BEGIN Input data

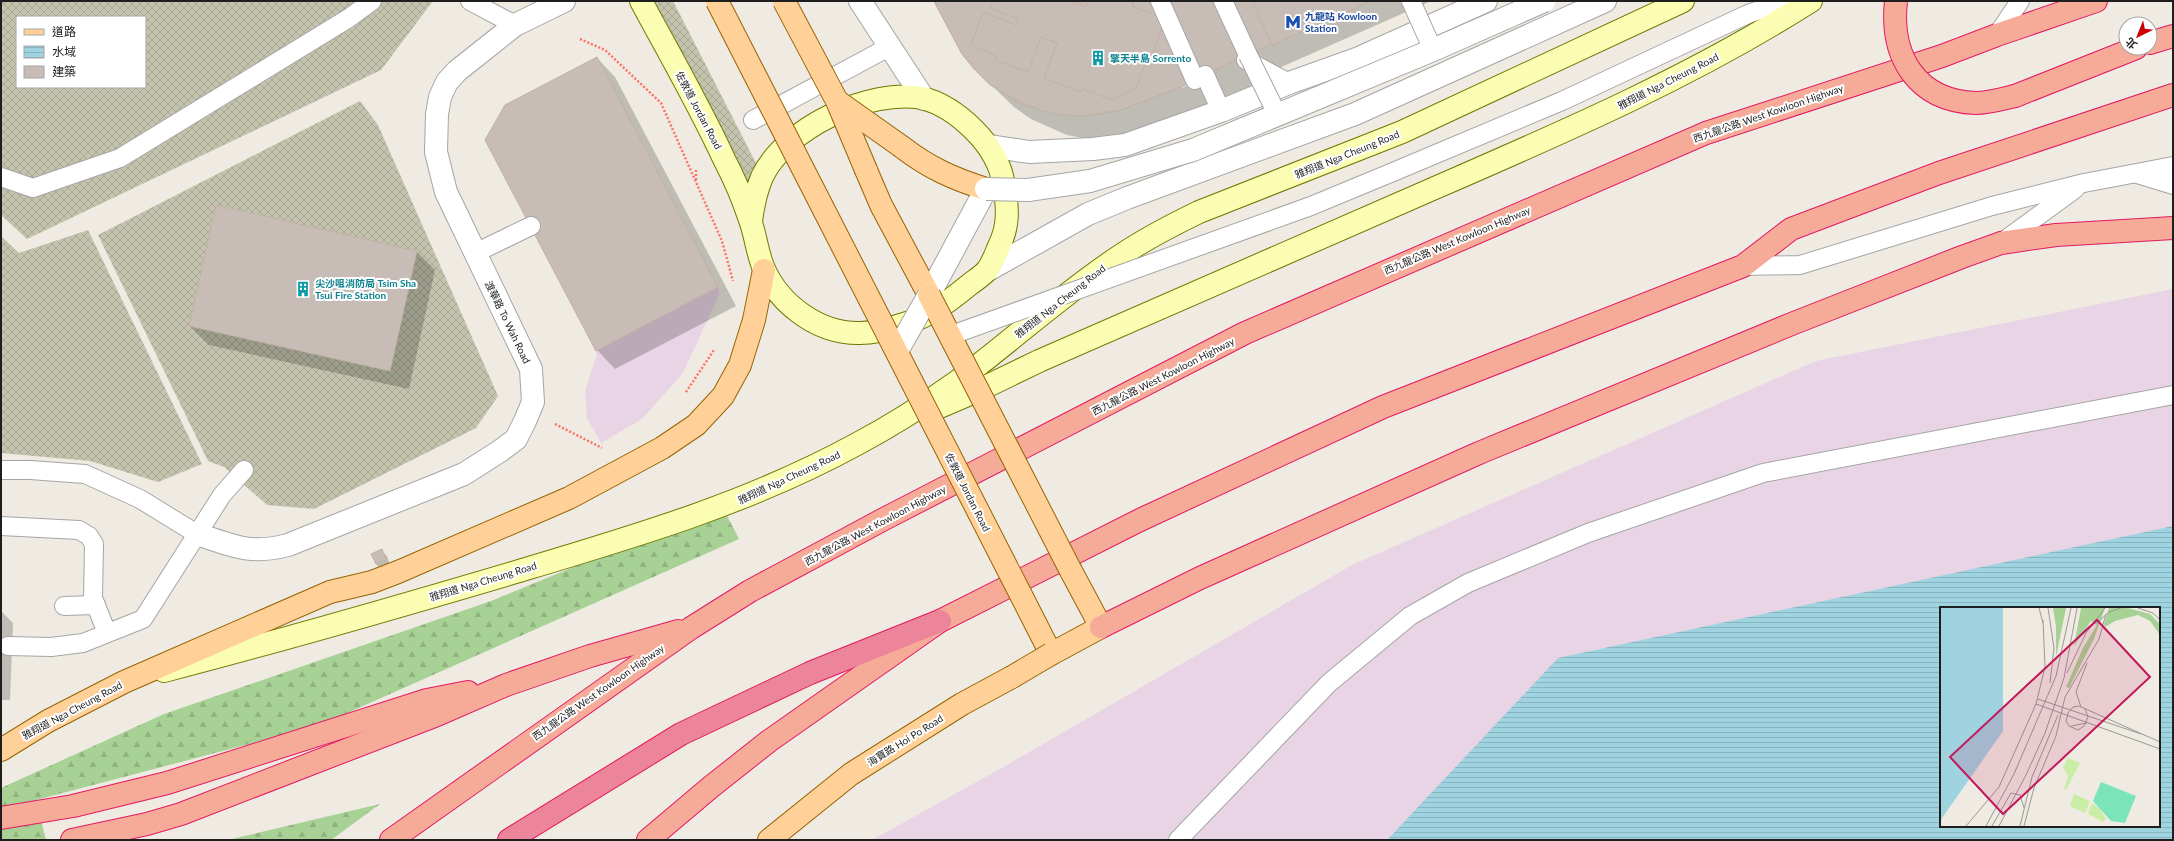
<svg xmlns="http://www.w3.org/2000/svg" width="2174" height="841" font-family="Lato,'Noto Sans TC',sans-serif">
<defs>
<pattern id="construction-cross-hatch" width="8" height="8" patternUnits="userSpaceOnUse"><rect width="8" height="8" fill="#c4c4ae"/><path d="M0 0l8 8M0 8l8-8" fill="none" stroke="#a8a895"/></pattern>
<pattern id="forest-firs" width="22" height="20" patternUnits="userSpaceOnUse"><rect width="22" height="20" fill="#a8d195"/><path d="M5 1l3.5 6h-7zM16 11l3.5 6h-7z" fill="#90b380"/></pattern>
<pattern id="water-rules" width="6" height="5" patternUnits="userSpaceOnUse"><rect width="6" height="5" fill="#a0d3e0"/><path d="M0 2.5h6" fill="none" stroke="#89b5c0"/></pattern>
</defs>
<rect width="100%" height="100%" fill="#efebe3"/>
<g fill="#e9d4e5">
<path d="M597,57L718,287L719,295L683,373L642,419L601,443L587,418L585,391L597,354L485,140L505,105Z"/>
<path d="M2173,289V764L2159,608H1941V826L1903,840H872L1007,765L1352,565L1816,361Z"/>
</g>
<g fill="url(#construction-cross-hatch)" fill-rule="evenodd">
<path d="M1,1H433L381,70L27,239L1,215ZM17,17H145V87H17Z"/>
<path d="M654,1H673L760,171L753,191Z"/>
<path d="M360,101L378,125L498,396L476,428L314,509L267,505L224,467L208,461L98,235Z"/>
<path d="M88,230L202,464L158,482L90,461L1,453V236L19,253Z"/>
</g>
<g fill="url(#forest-firs)">
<path d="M722,506L739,539L318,726L36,800L46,840H1V788L164,714L491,601Z"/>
<path d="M380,804L331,840H228Z"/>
</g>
<path fill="url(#water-rules)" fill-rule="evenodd" d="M2173,526V840H1387L1558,658ZM1941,608H2159V826H1941Z"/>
<g fill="#0003" fill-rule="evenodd">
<path d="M935,1H1431L1254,79L1257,85L1146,134L1087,139L1067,135L1031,119L1014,107L975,69ZM1188,83V85L1182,88V86Z"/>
<path d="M597,58L615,77L736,306L615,369L597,350Z"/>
<path d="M417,252L435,270L409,389L209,345L190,326Z"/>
<path d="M382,551L387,556L390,565L381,569L376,564Z"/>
<path d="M1,611L13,623L10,700H1Z"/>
</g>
<g fill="#c7bdb6" stroke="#c2b1a4">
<path d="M934,1H1205L1233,61L1183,86L1121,110L1102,114L1062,115L1023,105L989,84L975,70L962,54Z"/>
<path d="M934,1H1371L1233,61L1183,86L1121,110L1082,116L1062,115L1042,111L1006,95L989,84L975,70L962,54Z"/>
<path d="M993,1H1070L1086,7L1088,1H1134L1132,6L1165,19L1152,56L1149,55L1136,88L1112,100L1082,89L1081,92L1044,78L1057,43L1041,37L1028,72L995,60L997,56L971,45L983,12L1016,25L1018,19L990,8Z"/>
<path d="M1252,1H1371L1272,45Z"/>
<path d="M597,57L718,287L596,351L485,140L505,105Z"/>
<path d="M216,205L417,251L390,371L189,326Z"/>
<path d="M382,549L386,560L376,564L371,554Z"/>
</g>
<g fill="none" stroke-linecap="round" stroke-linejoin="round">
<defs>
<g id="service">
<path d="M470,1L515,25"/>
<path d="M1160,1L1195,80"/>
<path d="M1223,1L1248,55"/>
<path d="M1997,35L2020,1"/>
<path d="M1246,60L1289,83"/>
<path d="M1205,75L1221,111"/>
<path d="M753,120L889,47"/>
<path d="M1393,172L1562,101L1748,14L1785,1"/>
<path d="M2137,174L2173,185"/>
<path d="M1,177L33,188L120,158L349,18L372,1"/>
<path d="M2001,243L2075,189"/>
<path d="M475,253L531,226"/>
<path d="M1743,266L1800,265L1992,206L2084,183L2173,166"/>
<path d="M1,470H30L85,474L140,499L197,534"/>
<path d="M1,526L79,530L89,536L94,544L93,598L107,633"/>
<path d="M64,606L96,605"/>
<path d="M8,646L51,647L83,643L143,619L222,495L244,470"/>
<path d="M1178,840L1329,683L1410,616L1468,583L1588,533L1763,473L2173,395"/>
</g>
<path id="minor" d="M197,534C234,546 249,555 288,545L464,474L500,451L516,439L525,421L533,402L531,369L446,192L436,152L437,114L440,97L447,82L457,71L515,25L564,1"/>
<g id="tertiary">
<path d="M860,1L924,99"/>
<path d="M990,146L1029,152L1093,149L1125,145L1221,111L1289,83L1359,58L1486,1"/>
<path d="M988,270L1088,214L1127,198L1355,114L1605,1"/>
<path d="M929,295L986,189"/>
</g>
<g id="secondary">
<path d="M641,1C669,53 699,105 724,159C734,178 743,199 750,220C756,236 757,253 764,269C780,305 819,334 860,333C875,333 889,329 904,324C930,316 948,302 969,285C975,280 984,275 988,269C993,262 996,253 999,246C1009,226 1008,208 1004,186C1001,163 990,146 974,130C959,115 943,103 922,98C870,88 785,128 762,177C756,191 753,206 751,221"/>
<path d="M928,412L977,391L1039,361C1168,304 1298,248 1428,191C1559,134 1690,78 1811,1"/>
<path d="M164,671C283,640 401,606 519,571C636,536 749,503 857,444C891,426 924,405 955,383C1009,343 1059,297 1114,260C1141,241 1170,226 1199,212L1402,132L1683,1"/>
</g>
<g id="primary">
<path d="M902,147C929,168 954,179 986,189"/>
<path d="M866,170L881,205L929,295"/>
<path d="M1021,595L1051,654L1101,627L1071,571"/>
<path d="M1,750L48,721L124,682L330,592L372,582L398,572L569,498L662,448L696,425L723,396L740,365L754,320L764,270"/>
<path d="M769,840L851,774L962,704L1012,677"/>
</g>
<g id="trunk">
<path d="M2150,43L2173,36"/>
<path d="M2015,96L2136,48"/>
<path d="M1101,627L1200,578L1479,453L1794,323L1962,257L2001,243L2056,235L2173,228"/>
<path d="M1,818L73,806L167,783L427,700L468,692"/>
<path d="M72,840L147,824L181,814L437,715L506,685L590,656L678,631"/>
<path d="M391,840L691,628L750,591L886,518L1245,333L1706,133L1942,56L1997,35L2096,1"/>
<path d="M648,840L712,786L769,741L940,621L1140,520L1383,407L1743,266L1791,229L1939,173L2173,95"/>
</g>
<path id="motorway" d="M509,840L681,734L810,673L940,621"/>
</defs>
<use href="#service" stroke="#a5a5a5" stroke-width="20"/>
<use href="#minor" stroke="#a5a5a5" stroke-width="24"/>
<use href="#tertiary" stroke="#a5a5a5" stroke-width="24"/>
<use href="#secondary" stroke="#6e7900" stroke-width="24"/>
<use href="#primary" stroke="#976300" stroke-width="24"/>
<use href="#trunk" stroke="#e41962" stroke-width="24"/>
<use href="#motorway" stroke="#e41962" stroke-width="24"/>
<g stroke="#ff7164" stroke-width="2.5" stroke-dasharray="2 2" stroke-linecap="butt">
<path d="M580,39L605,50L661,103L722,241L733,281"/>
<path d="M696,180V169"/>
<path d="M686,392L714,350"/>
<path d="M555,424L602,448"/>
</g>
<use href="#service" stroke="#fff" stroke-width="18"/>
<use href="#minor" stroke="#fff" stroke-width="22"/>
<use href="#tertiary" stroke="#fff" stroke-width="22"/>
<use href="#secondary" stroke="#fbfdb3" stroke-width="22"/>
<use href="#primary" stroke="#ffd198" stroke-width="22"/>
<use href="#trunk" stroke="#f6ab99" stroke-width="22"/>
<use href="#motorway" stroke="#ec859a" stroke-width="22"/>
<defs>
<g id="service-bridge">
<path d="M1411,1L1433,50"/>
<path d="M1248,55L1277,114"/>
<path d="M949,336L1311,206L1393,172"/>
</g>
<g id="tertiary-bridge">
<path d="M986,189L1028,190L1090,181L1193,150L1433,50L1544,1"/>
<path d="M897,351L929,295"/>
</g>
<g id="primary-bridge">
<path d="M717,1L1021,595"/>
<path d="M784,1L837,101L866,170"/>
<path d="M837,101L902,147"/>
<path d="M929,295L1071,571"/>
<path d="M1012,677L1051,654"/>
</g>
<path id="trunk-bridge" d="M1896,1C1890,56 1916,101 1976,103C1989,103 2002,99 2015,96"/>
</defs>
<use href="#service-bridge" stroke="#a5a5a5" stroke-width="20" stroke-linecap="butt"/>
<use href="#tertiary-bridge" stroke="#a5a5a5" stroke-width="24" stroke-linecap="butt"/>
<use href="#primary-bridge" stroke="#976300" stroke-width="24" stroke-linecap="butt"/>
<use href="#trunk-bridge" stroke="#e41962" stroke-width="24" stroke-linecap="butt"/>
<use href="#service-bridge" stroke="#fff" stroke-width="18"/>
<use href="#tertiary-bridge" stroke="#fff" stroke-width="22"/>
<use href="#primary-bridge" stroke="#ffd198" stroke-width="22"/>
<use href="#trunk-bridge" stroke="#f6ab99" stroke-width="22"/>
</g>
<defs>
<symbol id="metro-bare" viewBox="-9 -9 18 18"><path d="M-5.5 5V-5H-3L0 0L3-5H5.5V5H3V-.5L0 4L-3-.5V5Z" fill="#1a4fb4" stroke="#fff" stroke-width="2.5" paint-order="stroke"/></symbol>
<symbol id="building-bare" viewBox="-9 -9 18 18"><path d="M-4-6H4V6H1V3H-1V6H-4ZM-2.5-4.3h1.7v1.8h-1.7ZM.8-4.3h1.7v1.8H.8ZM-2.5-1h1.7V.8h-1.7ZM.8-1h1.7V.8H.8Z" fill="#0f9aa8" stroke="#fff" stroke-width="2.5" paint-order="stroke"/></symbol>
</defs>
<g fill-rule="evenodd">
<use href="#metro-bare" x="1282" y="11" width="22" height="22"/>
<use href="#building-bare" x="1087" y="47" width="22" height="22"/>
<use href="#building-bare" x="292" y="278" width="22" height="22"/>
</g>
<g text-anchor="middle" stroke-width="4" stroke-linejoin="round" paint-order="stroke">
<g font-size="10" font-weight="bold" fill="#164399" stroke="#fff" text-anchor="start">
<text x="1305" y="20">九龍站 Kowloon<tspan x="1305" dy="12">Station</tspan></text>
</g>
<g font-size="10" font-weight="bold" fill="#0d838f" stroke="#fff" text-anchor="start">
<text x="1110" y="62">擎天半島 Sorrento</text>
<text x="315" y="287">尖沙咀消防局 Tsim Sha<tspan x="315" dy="12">Tsui Fire Station</tspan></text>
</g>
<g font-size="10" fill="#1e1e1e" stroke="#fff">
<text transform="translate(1668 81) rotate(-27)" y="4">雅翔道 Nga Cheung Road</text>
<text transform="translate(699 110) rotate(62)" y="4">佐敦道 Jordan Road</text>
<text transform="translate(1768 113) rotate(-19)" y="4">西九龍公路 West Kowloon Highway</text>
<text transform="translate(1347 154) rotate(-22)" y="4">雅翔道 Nga Cheung Road</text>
<text transform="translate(1457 240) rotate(-23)" y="4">西九龍公路 West Kowloon Highway</text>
<text transform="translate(1060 301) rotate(-38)" y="4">雅翔道 Nga Cheung Road</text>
<text transform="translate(508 322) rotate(64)" y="4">渡華路 To Wah Road</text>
<text transform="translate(1163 376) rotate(-27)" y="4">西九龍公路 West Kowloon Highway</text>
<text transform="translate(789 477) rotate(-25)" y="4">雅翔道 Nga Cheung Road</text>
<text transform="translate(968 492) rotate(63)" y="4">佐敦道 Jordan Road</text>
<text transform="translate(875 525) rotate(-28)" y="4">西九龍公路 West Kowloon Highway</text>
<text transform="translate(483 581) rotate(-17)" y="4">雅翔道 Nga Cheung Road</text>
<text transform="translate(598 692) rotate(-35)" y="4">西九龍公路 West Kowloon Highway</text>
<text transform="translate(72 710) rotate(-28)" y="4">雅翔道 Nga Cheung Road</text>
<text transform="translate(905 740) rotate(-32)" y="4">海寶路 Hoi Po Road</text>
</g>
</g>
<g transform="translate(1940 607)">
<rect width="220" height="220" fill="#efebe3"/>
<path d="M113,1H126L116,50V20ZM141,1H165L154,32L129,81L126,80L143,41L157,18L151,14L134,39ZM169,1H188L210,7L220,17V28L210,14L198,8L175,14L165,20L164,17Z" fill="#a8d195"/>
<path d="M128,151L140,156L126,183L124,182L128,169L123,160ZM134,187L150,194L145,206L130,199ZM152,196L160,202L166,212L163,215L148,207Z" fill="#caeda5"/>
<path d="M161,175L196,189L185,216L171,214L153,194Z" fill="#7ce4ba"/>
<path d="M0,1H63V124L0,214Z" fill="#a0d3e0"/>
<path fill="none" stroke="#9b9994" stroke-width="1" d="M99,1L103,16M108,1L114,41L110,76M198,1L213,6L220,13M103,13L105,60L96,97L220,142M159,14L169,5L181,1M127,66L146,26L165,1M98,92L201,127M141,100L136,85L147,56M145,102L148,110L144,119L138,123L129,119L126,114L128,106L133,100L139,99L220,135M131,119L147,116M26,219L59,180L96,97M46,219L74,167L116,69L131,1M52,219L71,186L80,188L84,201M59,219L86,168L105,126L124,71L137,1M80,219L92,170L118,108M84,219L94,181L116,129L125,90L159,32L166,7"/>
<path fill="#c2185b" fill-opacity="0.15" stroke="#c2185b" stroke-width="2" d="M157,13L210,70L63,207L10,150Z"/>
<rect width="220" height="220" fill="none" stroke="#1e1e1e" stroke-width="2"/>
</g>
<rect width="2174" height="841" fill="none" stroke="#1e1e1e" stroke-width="4"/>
<rect x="16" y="16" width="130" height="72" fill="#ffffff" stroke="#a5a5a5"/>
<rect x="24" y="29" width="20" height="6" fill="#ffd198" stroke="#a5a5a5"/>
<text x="52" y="36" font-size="12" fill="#1e1e1e">道路</text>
<rect x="24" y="46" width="20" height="12" fill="url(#water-rules)" stroke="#a5a5a5"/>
<text x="52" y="56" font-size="12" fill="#1e1e1e">水域</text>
<rect x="24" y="66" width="20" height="12" fill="#c7bdb6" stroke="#a5a5a5"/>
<text x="52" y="76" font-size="12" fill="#1e1e1e">建築</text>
<g transform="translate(2138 36) rotate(223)"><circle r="19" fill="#ffffff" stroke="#a5a5a5"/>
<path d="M0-3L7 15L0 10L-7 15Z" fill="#cb0003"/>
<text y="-6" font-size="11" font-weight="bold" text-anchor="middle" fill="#1e1e1e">北</text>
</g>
</svg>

END Input data

• The task: Search the entries above for the word "linejoin", and copy every line where it occurs.

• Result of this task:
<g fill="none" stroke-linecap="round" stroke-linejoin="round">
<g text-anchor="middle" stroke-width="4" stroke-linejoin="round" paint-order="stroke">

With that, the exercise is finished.